I had a memorable experience of that, actually - for a long time we had a Trello card titled “faster to operate on the bits instead”, and the team looked at that card fondly during development. After we started getting traction, it was finally time to optimize! We conscientiously wrote tests to ensure correctness, and then began an incredibly enjoyable informal hackathon. We blazed through every step, replacing the logic piece by piece with bit operations. This step was 2x faster, that step was 5x faster, and so on. A few steps were slower, which was a bit weird, but we were having so much fun shouting out our gains to each other across the room, racing to improve. By the afternoon we had optimized each step and gotten an order of magnitude improvement.

“Great stuff, team.”

“I thought it would have been faster.”

“Yeah, same.”

We did some evening profiling and noticed a lot of time being spent in a dozen or so functions with names like “toRepr”, “reconstitute”, stuff like that. Actually it was like most of the time - what!? And then we saw, at each step we converted to raw bits, performed the equivalent logic with fast bit operations, then converted back to the representation for handoff to the next step. Wait, why we are converting to and from bits like thirty times each run? That can’t be right. Realization strikes - right before most handoffs there was a commented-out line that ran out tests on the representation to ensure it was still correct.

Someone pointed out we wrote that test before we had done any investigation of performance (I remember it almost word for word actually, “When we wrote the test, all we knew was it would be faster in bits, but not how. And the test doesn’t even look at bits!”). So we ripped out all the conversions and stayed in bits from step to step. Without changing the bit logic it was now almost three orders of magnitude performance gain, basically running in milliseconds instead of seconds. Two OOM that we had earned, but left on the table!

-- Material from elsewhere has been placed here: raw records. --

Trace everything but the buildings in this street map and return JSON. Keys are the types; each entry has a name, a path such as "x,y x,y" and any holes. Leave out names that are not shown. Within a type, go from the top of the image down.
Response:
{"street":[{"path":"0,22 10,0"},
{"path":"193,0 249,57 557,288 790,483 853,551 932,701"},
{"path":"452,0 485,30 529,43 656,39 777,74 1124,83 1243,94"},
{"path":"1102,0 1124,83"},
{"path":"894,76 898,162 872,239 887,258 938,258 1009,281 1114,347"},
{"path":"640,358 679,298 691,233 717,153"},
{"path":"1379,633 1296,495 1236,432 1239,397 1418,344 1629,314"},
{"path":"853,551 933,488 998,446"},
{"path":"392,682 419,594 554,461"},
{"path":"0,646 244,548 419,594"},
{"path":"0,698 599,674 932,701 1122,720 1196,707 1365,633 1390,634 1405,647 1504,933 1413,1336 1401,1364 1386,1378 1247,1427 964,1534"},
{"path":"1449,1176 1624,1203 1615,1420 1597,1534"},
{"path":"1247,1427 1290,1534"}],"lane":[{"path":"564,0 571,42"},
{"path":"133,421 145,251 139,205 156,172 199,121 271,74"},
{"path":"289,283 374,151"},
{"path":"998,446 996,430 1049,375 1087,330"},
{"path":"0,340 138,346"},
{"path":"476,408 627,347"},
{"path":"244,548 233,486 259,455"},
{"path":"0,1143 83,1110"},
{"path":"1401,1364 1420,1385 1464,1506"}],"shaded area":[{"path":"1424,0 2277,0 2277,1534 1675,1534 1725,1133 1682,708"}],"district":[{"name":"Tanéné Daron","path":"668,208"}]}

Tests introduced arbitrary checkpoints and imposed irrelevant constraints on the problem, without us noticing until afterwards. We caught the problem pretty easily that time, but I do wonder how many other times we (or others) didn’t because it wasn’t as obvious. The service that accepted the output maybe should have been accepting raw bits instead of the representation. The service that gave us the input definitely should have been staying in the bits.

So, do test your optimizations for correctness, but be really careful. Tests can easily and subtly constrain your optimization space in major and arbitrary ways!




This is actually a really interesting potential pitfall of TDD that I don't think I've seen discussed before.

The idea that test design can actually constrain your solutions if your tests are too opinionated about implementation is fascinating.

Seems like maybe optimization needs to be a loop of "we optimize the code, then we optimize the tests"

Something to that effect.


I haven’t used TDD much but when I did I found I had that issue, that I would imagine the code I wanted to write and then write tests to check that I had written that code (obviously not the intent of TDD). I got a little better when I thought about testing requirements. I actually used an old trick I’d learned from the head of a web dev shop - when he was struggling to elicit requirements from a client in a meeting, he would hold up a pencil and say “does this fix your problem? why not?” and then inverting their objections would produce requirements more fluidly. (Obviously you don’t stay on the pencil for long, but it puts the client in the right mental state of “looking for lack of capabilities in proposed solution” rather than the more usual “bullet point shopping list of desired delivery levels, SLAs, etc”).